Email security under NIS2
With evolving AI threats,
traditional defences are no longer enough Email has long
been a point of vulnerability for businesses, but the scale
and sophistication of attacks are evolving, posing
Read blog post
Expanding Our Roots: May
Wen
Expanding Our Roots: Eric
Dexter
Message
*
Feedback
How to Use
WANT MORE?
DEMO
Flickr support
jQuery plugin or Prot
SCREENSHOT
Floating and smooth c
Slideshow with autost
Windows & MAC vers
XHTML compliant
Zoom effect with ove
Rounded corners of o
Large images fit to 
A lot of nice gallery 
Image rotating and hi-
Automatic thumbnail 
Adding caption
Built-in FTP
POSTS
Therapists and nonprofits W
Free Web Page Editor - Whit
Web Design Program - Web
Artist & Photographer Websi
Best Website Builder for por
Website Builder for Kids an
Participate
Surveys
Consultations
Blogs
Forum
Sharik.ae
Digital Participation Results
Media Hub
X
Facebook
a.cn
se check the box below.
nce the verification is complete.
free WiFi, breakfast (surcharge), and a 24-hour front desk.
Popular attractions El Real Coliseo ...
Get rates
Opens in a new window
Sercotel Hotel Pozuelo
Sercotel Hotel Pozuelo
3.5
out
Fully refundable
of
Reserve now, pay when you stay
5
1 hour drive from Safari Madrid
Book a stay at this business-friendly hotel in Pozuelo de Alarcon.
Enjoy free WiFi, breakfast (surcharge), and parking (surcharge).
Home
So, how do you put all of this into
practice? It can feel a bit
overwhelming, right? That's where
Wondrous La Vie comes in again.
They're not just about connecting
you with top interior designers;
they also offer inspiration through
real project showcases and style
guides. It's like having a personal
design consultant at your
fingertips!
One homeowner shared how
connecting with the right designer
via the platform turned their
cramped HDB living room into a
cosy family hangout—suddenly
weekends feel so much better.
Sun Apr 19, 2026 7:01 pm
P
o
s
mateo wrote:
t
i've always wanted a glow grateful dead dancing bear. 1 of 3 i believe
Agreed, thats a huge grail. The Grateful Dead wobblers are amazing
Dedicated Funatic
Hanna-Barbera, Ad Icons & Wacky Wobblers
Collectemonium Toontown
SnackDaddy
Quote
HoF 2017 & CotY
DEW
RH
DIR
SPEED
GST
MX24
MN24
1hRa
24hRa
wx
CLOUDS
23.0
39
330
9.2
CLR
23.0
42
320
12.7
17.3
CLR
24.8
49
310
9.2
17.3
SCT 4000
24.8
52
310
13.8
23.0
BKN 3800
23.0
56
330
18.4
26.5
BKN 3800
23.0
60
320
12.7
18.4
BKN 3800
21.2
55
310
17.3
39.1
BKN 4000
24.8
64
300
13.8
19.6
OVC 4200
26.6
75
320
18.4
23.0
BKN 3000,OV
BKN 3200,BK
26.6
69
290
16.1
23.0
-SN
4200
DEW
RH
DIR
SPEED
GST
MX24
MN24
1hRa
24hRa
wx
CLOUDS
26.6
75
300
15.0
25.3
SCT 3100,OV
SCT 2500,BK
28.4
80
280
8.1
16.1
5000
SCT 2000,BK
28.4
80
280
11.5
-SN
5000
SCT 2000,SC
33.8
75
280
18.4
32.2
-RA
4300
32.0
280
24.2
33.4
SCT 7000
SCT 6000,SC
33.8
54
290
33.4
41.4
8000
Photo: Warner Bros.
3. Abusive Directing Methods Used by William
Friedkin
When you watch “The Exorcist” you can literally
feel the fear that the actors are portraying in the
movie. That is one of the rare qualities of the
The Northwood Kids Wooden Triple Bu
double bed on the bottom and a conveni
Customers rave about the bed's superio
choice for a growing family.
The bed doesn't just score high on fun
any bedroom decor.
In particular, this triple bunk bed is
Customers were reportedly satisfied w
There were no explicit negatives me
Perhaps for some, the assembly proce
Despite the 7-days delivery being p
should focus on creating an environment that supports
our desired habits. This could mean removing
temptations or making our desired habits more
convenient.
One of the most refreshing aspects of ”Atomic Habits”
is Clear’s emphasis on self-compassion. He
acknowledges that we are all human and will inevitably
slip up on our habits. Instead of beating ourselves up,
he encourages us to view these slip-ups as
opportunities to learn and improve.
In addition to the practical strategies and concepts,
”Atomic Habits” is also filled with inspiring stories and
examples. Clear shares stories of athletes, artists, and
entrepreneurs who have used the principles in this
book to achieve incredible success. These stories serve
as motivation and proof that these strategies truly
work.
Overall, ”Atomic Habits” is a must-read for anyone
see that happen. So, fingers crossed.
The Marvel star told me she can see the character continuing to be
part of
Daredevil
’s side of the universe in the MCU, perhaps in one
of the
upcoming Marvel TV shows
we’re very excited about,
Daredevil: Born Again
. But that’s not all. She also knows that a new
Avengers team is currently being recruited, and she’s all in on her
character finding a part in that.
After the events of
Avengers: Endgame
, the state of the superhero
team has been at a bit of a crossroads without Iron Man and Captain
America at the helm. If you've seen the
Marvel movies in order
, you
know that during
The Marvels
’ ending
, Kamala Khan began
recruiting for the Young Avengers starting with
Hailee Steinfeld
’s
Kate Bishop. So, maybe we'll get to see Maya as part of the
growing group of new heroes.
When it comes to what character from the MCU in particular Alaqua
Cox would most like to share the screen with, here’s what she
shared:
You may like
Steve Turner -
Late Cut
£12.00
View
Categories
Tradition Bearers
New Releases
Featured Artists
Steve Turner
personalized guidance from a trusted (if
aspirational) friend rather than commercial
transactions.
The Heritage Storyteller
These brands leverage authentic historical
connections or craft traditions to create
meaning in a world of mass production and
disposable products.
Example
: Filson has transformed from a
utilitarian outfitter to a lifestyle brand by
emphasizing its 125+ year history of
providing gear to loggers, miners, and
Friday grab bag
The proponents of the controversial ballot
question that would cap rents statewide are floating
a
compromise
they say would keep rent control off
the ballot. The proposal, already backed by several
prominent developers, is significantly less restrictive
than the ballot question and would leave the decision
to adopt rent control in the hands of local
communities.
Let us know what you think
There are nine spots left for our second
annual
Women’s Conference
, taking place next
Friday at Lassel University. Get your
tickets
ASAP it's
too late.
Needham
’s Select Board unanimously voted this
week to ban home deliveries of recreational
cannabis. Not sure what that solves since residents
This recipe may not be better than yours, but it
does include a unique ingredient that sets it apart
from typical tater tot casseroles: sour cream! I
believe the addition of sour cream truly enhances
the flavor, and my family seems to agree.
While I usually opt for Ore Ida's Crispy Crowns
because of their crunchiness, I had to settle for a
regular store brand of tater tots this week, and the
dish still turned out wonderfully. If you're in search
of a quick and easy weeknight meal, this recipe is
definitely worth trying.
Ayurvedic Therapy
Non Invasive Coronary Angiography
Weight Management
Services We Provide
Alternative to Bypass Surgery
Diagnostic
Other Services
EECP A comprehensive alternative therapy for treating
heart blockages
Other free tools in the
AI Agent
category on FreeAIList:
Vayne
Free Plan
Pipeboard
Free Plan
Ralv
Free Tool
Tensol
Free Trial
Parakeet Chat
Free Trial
◆ ◆ ◆ ◆
INSTRUCTIONS FOR THE TASK :: With the line containing "Flickr support" as the last one, please set down exactly the lines of the records above from their very first line, and nothing more.

EXERCISE RESULT ::
Email security under NIS2
With evolving AI threats,
traditional defences are no longer enough Email has long
been a point of vulnerability for businesses, but the scale
and sophistication of attacks are evolving, posing
Read blog post
Expanding Our Roots: May
Wen
Expanding Our Roots: Eric
Dexter
Message
*
Feedback
How to Use
WANT MORE?
DEMO
Flickr support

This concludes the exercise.